Problemas sobre cotas raciais são mais simples que parecem

Metade da população brasileira é a favor de cotas raciais nas universidades públicas, de acordo com o que mostrou o Datafolha em 2023. A outra metade inclui quem é contra (34%), indiferente (3%) ou não sabe (12%). A avaliação positiva está ligada à percepção de que a lei mudou o perfil de ingressos e formandos, aproximando-os do resto da população brasileira.

Um diploma de medicina da USP, Unifesp ou Unicamp gera, para um aluno negro ou outro qualquer, uma perspectiva de renda futura de US$ 100 mil/ano, fazendo com que as portas dos colégios de elite se abram para os seus filhos, que poderão combater o racismo do topo da pirâmide socioeconômica, o que é essencial para que induzam efeitos sistêmicos e tornem as cotas raciais dispensáveis.

Na minha visão, o principal fator de endosso da tese de que as cotas raciais ainda são necessárias, a despeito das cotas sociais, é a expressiva assimetria nas chances de ascensão social de brancos e negros, igualmente pobres.

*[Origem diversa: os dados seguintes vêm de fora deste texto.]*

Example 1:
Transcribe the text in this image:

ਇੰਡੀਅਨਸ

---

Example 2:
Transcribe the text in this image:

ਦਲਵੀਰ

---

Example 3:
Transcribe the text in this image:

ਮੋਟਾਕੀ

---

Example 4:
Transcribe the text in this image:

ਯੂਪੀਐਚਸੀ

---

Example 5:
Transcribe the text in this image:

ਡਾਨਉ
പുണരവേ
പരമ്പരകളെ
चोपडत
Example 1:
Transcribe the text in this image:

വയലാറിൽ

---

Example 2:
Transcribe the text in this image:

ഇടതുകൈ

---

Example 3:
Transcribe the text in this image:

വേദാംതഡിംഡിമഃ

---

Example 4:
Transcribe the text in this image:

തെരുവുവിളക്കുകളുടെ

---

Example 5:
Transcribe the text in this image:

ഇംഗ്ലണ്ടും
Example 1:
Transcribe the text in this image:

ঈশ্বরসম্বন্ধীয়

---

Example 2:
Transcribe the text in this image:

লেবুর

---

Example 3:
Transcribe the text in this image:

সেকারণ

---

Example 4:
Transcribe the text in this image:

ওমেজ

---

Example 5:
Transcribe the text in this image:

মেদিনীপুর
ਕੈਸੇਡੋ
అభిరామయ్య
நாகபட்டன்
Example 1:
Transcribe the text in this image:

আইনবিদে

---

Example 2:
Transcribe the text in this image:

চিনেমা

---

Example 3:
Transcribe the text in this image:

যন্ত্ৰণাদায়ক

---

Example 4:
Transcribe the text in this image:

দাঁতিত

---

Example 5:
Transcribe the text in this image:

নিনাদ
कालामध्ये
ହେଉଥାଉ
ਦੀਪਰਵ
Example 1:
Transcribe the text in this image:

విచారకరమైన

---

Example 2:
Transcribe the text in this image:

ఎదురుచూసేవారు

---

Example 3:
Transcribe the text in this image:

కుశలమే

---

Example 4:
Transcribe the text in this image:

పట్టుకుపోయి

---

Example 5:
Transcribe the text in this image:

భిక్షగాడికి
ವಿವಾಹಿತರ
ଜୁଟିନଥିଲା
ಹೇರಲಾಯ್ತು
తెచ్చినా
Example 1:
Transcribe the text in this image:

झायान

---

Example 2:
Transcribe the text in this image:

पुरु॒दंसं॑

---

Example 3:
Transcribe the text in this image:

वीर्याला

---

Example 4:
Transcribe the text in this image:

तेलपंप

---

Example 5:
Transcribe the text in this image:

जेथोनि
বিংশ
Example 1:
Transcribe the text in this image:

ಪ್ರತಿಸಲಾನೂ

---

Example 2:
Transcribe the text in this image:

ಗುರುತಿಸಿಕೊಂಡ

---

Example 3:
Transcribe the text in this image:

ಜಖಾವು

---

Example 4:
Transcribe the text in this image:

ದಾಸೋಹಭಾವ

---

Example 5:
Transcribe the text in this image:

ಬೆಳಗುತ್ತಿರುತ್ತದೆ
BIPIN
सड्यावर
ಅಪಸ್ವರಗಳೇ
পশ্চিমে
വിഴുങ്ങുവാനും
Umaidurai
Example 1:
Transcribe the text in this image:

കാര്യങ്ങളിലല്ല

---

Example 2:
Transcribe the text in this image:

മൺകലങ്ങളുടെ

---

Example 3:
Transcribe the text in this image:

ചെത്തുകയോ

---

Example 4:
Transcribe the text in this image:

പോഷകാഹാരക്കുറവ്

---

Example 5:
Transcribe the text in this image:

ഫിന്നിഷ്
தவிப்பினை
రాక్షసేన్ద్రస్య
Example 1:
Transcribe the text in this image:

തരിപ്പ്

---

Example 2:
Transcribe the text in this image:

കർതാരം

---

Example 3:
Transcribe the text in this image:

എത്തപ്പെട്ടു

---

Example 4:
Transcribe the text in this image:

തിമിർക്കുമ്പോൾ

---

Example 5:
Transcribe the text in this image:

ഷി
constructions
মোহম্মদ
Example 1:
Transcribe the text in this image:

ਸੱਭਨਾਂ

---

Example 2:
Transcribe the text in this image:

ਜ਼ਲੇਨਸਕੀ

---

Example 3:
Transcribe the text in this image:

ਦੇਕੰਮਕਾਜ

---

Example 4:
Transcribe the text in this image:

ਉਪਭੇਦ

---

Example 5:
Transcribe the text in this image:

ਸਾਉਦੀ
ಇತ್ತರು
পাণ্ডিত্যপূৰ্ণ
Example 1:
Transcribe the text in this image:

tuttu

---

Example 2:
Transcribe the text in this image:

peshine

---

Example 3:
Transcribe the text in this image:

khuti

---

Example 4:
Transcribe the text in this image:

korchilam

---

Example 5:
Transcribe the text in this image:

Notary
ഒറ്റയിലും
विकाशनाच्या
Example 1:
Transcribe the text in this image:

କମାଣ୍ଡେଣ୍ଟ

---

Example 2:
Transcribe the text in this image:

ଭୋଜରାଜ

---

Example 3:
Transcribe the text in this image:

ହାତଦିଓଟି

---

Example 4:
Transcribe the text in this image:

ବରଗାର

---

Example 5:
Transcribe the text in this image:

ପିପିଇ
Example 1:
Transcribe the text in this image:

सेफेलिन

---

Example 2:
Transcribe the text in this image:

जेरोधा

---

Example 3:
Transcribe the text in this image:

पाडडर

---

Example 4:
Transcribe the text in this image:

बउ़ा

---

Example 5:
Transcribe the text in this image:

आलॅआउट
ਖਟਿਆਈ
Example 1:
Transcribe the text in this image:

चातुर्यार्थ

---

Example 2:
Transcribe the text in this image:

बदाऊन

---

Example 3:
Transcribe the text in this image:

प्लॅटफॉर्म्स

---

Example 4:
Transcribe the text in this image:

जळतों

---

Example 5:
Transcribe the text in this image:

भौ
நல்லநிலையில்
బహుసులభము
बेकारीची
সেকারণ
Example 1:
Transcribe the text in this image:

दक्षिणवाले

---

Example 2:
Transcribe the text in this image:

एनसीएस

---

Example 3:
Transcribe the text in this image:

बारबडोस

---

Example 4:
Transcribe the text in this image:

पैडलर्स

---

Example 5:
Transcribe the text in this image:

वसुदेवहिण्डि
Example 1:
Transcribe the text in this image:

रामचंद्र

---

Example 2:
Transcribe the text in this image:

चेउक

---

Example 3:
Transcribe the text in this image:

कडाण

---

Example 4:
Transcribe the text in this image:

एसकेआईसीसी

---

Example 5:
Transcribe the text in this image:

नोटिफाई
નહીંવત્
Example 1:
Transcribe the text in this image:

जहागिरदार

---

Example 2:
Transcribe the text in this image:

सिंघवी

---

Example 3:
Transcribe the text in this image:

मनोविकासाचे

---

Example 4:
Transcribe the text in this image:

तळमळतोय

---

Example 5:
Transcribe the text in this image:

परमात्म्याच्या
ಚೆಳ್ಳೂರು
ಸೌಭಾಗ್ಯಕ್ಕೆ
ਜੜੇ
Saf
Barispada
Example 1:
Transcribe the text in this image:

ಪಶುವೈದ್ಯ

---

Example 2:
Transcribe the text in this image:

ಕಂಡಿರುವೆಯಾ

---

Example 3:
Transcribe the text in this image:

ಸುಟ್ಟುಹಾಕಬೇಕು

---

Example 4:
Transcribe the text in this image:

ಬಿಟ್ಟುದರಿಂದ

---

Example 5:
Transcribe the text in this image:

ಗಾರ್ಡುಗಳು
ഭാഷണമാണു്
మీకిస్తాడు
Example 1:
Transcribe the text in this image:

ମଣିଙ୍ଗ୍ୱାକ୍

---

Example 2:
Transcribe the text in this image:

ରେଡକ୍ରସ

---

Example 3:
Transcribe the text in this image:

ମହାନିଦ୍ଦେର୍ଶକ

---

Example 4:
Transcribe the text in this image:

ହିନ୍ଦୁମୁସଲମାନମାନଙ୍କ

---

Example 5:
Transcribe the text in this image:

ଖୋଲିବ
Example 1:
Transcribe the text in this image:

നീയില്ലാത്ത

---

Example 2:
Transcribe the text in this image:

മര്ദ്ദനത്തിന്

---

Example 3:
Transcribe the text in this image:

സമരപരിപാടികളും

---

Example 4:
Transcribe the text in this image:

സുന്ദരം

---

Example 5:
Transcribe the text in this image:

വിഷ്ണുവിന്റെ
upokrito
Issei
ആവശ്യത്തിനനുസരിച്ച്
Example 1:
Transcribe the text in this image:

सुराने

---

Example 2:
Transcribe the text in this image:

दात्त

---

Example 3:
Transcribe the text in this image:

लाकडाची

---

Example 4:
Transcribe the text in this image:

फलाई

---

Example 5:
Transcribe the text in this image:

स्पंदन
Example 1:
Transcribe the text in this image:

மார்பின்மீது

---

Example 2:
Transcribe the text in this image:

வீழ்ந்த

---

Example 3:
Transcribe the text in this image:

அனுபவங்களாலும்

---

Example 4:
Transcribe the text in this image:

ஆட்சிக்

Esta se relaciona à presença de vieses nos domínios da carreira e do empreendedorismo, os quais ajudam a entender por que a taxa de negros decresce conforme perscrutamos níveis mais altos das hierarquias corporativas e do serviço público.

Paralelamente, a pobreza negra é espacialmente mais concentrada que a branca, o que injeta dificuldades de ascensão parcialmente independentes da renda e da escola frequentada. Há também a conhecida super-representação de negros na população carcerária, fruto de diferenças de tratamento por parte das forças de segurança, julgadores e outros entes institucionalizados.

A base para a classificação de um candidato a aluno ou servidor público como potencial cotista é a autodeclaração. Se eu tivesse modelado esse fluxo, iria por aí, dado que é mais simples, barato e reduz a judicialização. Do mais, funciona bem na prática.

Conforme reportado pela BBC em 2023, "na UFRJ já foram 280 denúncias de possíveis fraudes nas cotas raciais desde a implantação do sistema [...]. A USP investiga 41 denúncias. A Unicamp desligou 9 alunos e a Unesp expulsou 30". Considerando que só a USP recebe mais de 10 mil alunos novos por ano, fica claro que a taxa de problemas é baixa. Superdimensioná-la é uma forma de distorção.

Feitas essas considerações, é evidente que o tratamento dos casos dúbios ou espúrios é um desafio de otimização decisória altamente relevante. A questão em jogo não é só a sorte de alguns candidatos, mas a maneira como organizações-chave do país solucionam problemas que, em face de sua natureza pública, são de interesse nacional.

É certo que as heurísticas utilizadas são todas igualmente irrelevantes para a grande maioria da população, mas isso não inibe a sensação de pertinência da questão, que é projetada nos píncaros da coisa pública. Assim, não seria correto dizer que esse é um debate fabricado por setores contrários às cotas raciais.

O que de fato se observa é a exploração dos flancos abertos por casos como o do candidato Alison Rodrigues (Faculdade de Medicina da USP) por aqueles que são críticos às cotas ou só às bancas de heteroidentificação, o que me parece natural, dado que o papel de muitos intelectuais é exatamente esse: criticar aquilo que lhes parece ruim ou insuficiente.

Como são construídas as críticas mais agudas? Elas utilizam os argumentos de militância antirracista para concluir que o método atual de tratamento de casos dúbios é em si racista.